Primeiro, a conta bancária desaparece como mágica. Se você tem dificuldade para pagar contas básicas porque o dinheiro foi para a roleta, alerta vermelho. Em seguida, o sono vira refém da tela; noites em claro, madrugada em apostas, o relógio nem se lembra.
Olha: a irritabilidade explode quando alguém tenta intervir. Você já viu alguém perder a paciência ao ser questionado? É o mesmo. A culpa, um monstro que cresce a cada aposta perdida, mas a pessoa finge que não existe.
O comportamento social vira sombra. Amigos são substituídos por grupos de “jogadores”. E o trabalho? Desempenho cai, faltas aumentam, chefes percebem o padrão.
Aos poucos, a vida gira em torno do próximo “ganho”. Se a palavra “ganho” aparece antes de “café”, sinal de alerta. E a ansiedade, constante, como se o próximo lance fosse a única coisa que importa.
Onde procurar socorro
Primeiro passo: reconheça que está em apuros. Depois, ligue para uma linha de apoio especializada. No Brasil, o CVV (Centro de Valorização da Vida) tem telefone 188, pronto para ouvir sem julgamentos.
Mas não pare por aí. Procure um psicólogo que entenda dependência de jogos de azar. A terapia cognitivo-comportamental costuma ser o caminho mais rápido para quebrar o ciclo.
Grupos de apoio como Jogadores Anônimos oferecem encontros presenciais e online, onde histórias se cruzam e a vergonha se dissolve.
Se a situação está fora de controle, considere centros de tratamento de dependência química que também atendem ao vício em apostas.

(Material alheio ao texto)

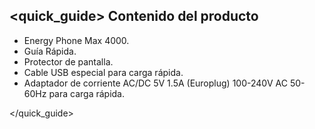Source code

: ## <quick_guide> Contenido del producto

* Energy Phone Max 4000.
* Guía Rápida.
* Protector de pantalla.
* Cable USB especial para carga rápida.
* Adaptador de corriente AC/DC 5V 1.5A (Europlug) 100-240V AC 50-60Hz para carga rápida.

</quick_guide>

Eles têm programas de reabilitação intensiva, com acompanhamento médico.
E, claro, não se esqueça de eliminar o acesso fácil: bloqueie sites, limite o uso de cartões de crédito, peça ajuda a alguém de confiança para monitorar suas finanças.
Para mais detalhes, confira o artigo completo em https://casasdeapostasconfiaveis.com/artigos/vicio-em-apostas-sinais-de-alerta-e-onde-buscar-ajuda/.
E aqui vai o conselho final: pare a aposta antes que a vida aposte contra você.